→ **Problem details**:
Return only the lines from the top of the data down to the one that holds "<source format=v>", both included, without any pictures.

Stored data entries
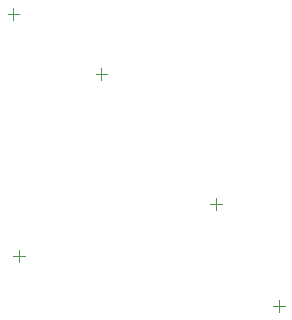
<source format=gbr>
G04*
G04 #@! TF.GenerationSoftware,Altium Limited,Altium Designer,25.7.1 (20)*
G04*
G04 Layer_Color=32896*
%FSLAX44Y44*%
%MOMM*%
G71*
G04*
G04 #@! TF.SameCoordinates,265DE244-54D5-4CCD-A973-AF3357FD315F*
G04*
G04*
G04 #@! TF.FilePolarity,Positive*
G04*
G01*
G75*
%ADD77C,0.1000*%
D77*
X1502500Y740200D02*
Y750200D01*
X1497500Y745200D02*
X1507500D01*
X1668860Y584200D02*
X1678860D01*
X1673860Y579200D02*
Y589200D01*
X1572000Y694250D02*
X1582000D01*
X1577000Y689250D02*
Y699250D01*
X1722200Y497840D02*
X1732200D01*
X1727200Y492840D02*
Y502840D01*
X1507500Y535000D02*
Y545000D01*
X1502500Y540000D02*
X1512500D01*
M02*

</source>
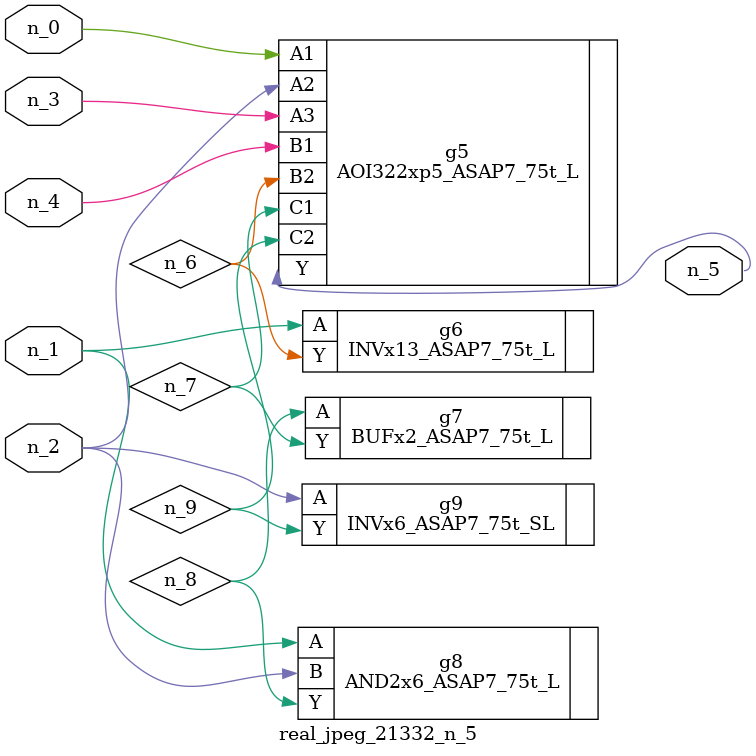
<source format=v>
module real_jpeg_21332_n_5 (n_4, n_0, n_1, n_2, n_3, n_5);

input n_4;
input n_0;
input n_1;
input n_2;
input n_3;

output n_5;

wire n_8;
wire n_6;
wire n_7;
wire n_9;

AOI322xp5_ASAP7_75t_L g5 ( 
.A1(n_0),
.A2(n_2),
.A3(n_3),
.B1(n_4),
.B2(n_6),
.C1(n_7),
.C2(n_9),
.Y(n_5)
);

INVx13_ASAP7_75t_L g6 ( 
.A(n_1),
.Y(n_6)
);

AND2x6_ASAP7_75t_L g8 ( 
.A(n_1),
.B(n_2),
.Y(n_8)
);

INVx6_ASAP7_75t_SL g9 ( 
.A(n_2),
.Y(n_9)
);

BUFx2_ASAP7_75t_L g7 ( 
.A(n_8),
.Y(n_7)
);


endmodule
</source>
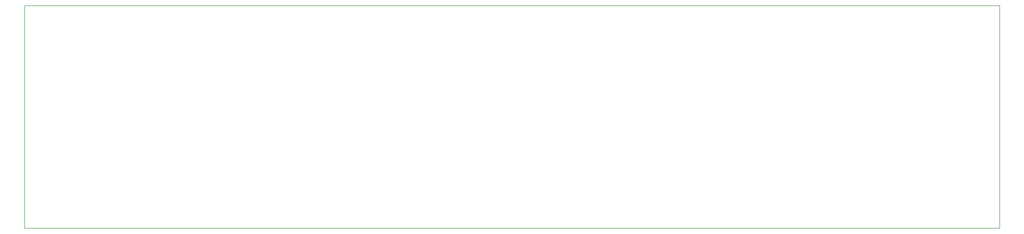
<source format=gm1>
G04 #@! TF.GenerationSoftware,KiCad,Pcbnew,7.0.1*
G04 #@! TF.CreationDate,2023-10-11T19:04:08-05:00*
G04 #@! TF.ProjectId,FLED_Board,464c4544-5f42-46f6-9172-642e6b696361,1*
G04 #@! TF.SameCoordinates,Original*
G04 #@! TF.FileFunction,Profile,NP*
%FSLAX46Y46*%
G04 Gerber Fmt 4.6, Leading zero omitted, Abs format (unit mm)*
G04 Created by KiCad (PCBNEW 7.0.1) date 2023-10-11 19:04:08*
%MOMM*%
%LPD*%
G01*
G04 APERTURE LIST*
G04 #@! TA.AperFunction,Profile*
%ADD10C,0.100000*%
G04 #@! TD*
G04 APERTURE END LIST*
D10*
X299345000Y-20000000D02*
X299345000Y-60894000D01*
X120655000Y-20000000D02*
X120655000Y-20000000D01*
X299345000Y-60894000D02*
X120655000Y-60894000D01*
X120655000Y-20000000D02*
X299345000Y-20000000D01*
X120655000Y-60894000D02*
X120655000Y-20000000D01*
M02*

</source>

→ **Task solution**:
<source format=gbr>
G04*
G04 #@! TF.GenerationSoftware,Altium Limited,Altium Designer,25.7.1 (20)*
G04*
G04 Layer_Color=32896*
%FSLAX44Y44*%
%MOMM*%
G71*
G04*
G04 #@! TF.SameCoordinates,265DE244-54D5-4CCD-A973-AF3357FD315F*
G04*
G04*
G04 #@! TF.FilePolarity,Positive*
G04*
G01*
G75*
%ADD77C,0.1000*%
D77*
X1502500Y740200D02*
Y750200D01*
X1497500Y745200D02*
X1507500D01*
X1668860Y584200D02*
X1678860D01*
X1673860Y579200D02*
Y589200D01*
X1572000Y694250D02*
X1582000D01*
X1577000Y689250D02*
Y699250D01*
X1722200Y497840D02*
X1732200D01*
X1727200Y492840D02*
Y502840D01*
X1507500Y535000D02*
Y545000D01*
X1502500Y540000D02*
X1512500D01*
M02*

</source>
<source format=v>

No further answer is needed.